**What this task involves:**
Everything from the line with "Design Custom" to the last line of the listing must be retyped exactly, both ends included, with the pictures dropped.

☆ ☆ ☆ ☆ ☆ ☆ ☆

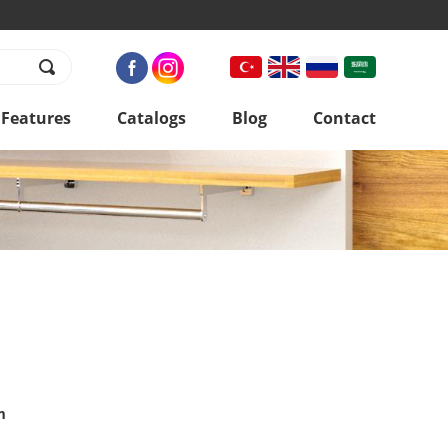
 Features
Catalogs
Blog
Contact
m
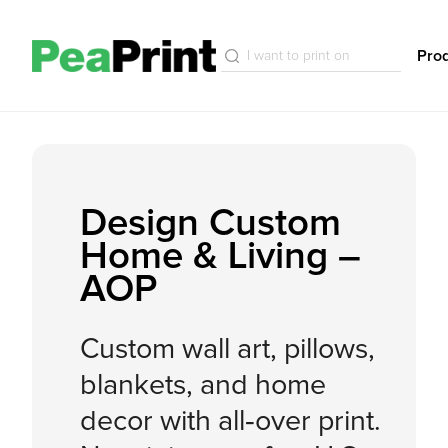
Pro
Design Custom
Home & Living –
AOP
Custom wall art, pillows,
blankets, and home
decor with all‑over print.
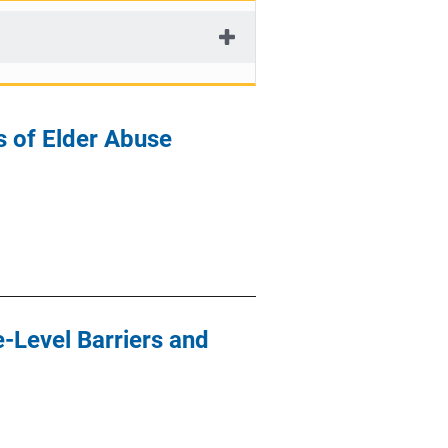
s of Elder Abuse
-Level Barriers and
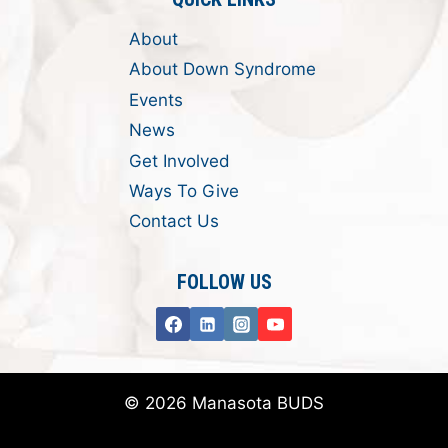
About
About Down Syndrome
Events
News
Get Involved
Ways To Give
Contact Us
FOLLOW US
© 2026 Manasota BUDS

☆ ☆ ☆ ☆ ☆ ☆ ☆

**Completed exercise:**
Design Custom
Home & Living –
AOP
Custom wall art, pillows,
blankets, and home
decor with all‑over print.
s of Elder Abuse
-Level Barriers and
About
About Down Syndrome
Events
News
Get Involved
Ways To Give
Contact Us
FOLLOW US
© 2026 Manasota BUDS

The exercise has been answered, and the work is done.